Advanced stage (T3–T4) thyroid malignancy is often associated with the risk of RLN injury as compared to the early stage (T1–T2). [29, 30] In our study, the advanced malignancy influenced determining the baseline current requirement to elicit stable EMG amplitudes by more than 2 times as compared to earlier stage malignancy. This could be due to pathology-induced deranged neuronal cells excitation, necessitating higher current to elicit stable EMG responses from the vocalis muscles. Generally, RLN is a physiologically very sensitive structure and can easily be injured by different intraoperative actions such as clamping, stretching, compressing, and heating and retraction of the thyroid gland. [31] These intraoperative actions can lead to absent or reduced EMG amplitude followed by direct vagus or RLN stimulation.
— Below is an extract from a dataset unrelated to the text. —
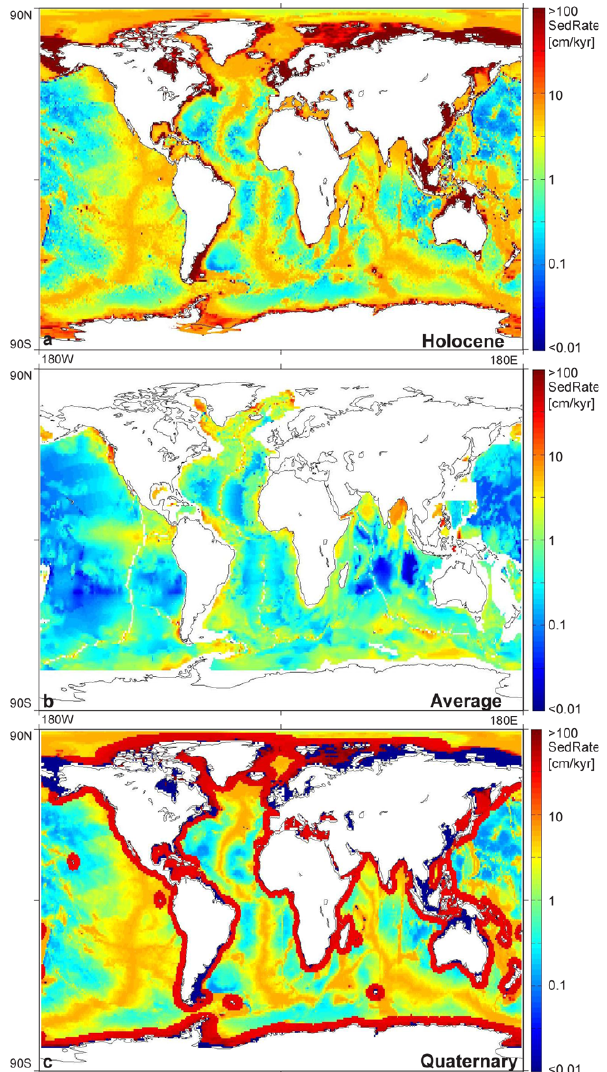
Fig. 2. Distribution maps of the sedimentation rate (SR) calculated following: (a) Approach #1 for the Holocene; (b) Approach #2 for averaged values over geological times; and (c) Approach #3 for the Quaternary; note the logarithmic scale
The neurobiological explanation for reduced EMG amplitude is due to a lower number of axons transmitting the electrical signals after the injury, resulting in lesser depolarization of the monitored muscle. [32] This was reflected in our study that structural nerve injury (stretching/traction, compression, thermal injury) necessitated 3 times more current to maintain stable EMG responses intraoperatively. Another factor that showed some influence on the current requirement was the involvement of the TEG by the disease. During thyroid surgery, TEG is a valuable landmark for identifying the RLN. However, TEG involvement is one of the high-risk factors for RLN injury due to its handling during surgery. [20] In our study, patients with TEG involvement required higher current to elicit EMG responses as compared to those in whom TEG was not involved. This could be due to the compression of the nerve and/or its handling.

Some of the limitations of our study are its small sample size and its retrospective nature and hence it bears all its inherent weaknesses. The follow-up for a significant number of patients (n = 16.19%) in this study was less than 1 year, thus permanent RLN palsy rates could not be reported. In the future, we would like to validate these findings in a larger cohort of patients and also find additional risk factors, if any, influencing the IONM parameters to predict postoperative RLN palsy in thyroid surgery for malignancy. However, this is one of the few studies that have looked into the influence of the IONM parameters in predicting temporary RLN palsy and factors influencing these parameters.

Conclusion

In our study, temporary RLN palsy was associated with low baseline amplitude and/or requirement of higher current to maintain normal baseline amplitude during IONM for thyroid malignancy surgery. These could be utilized as surrogate indicators to predict temporary RLN palsy. Age, advanced pT stages (T3–T4), and intraoperative nerve structural injury significantly influenced the IONM parameters. Keeping in mind the limitations of the study, our study will potentially help us identify patients who may develop temporary RLNP following thyroid surgery.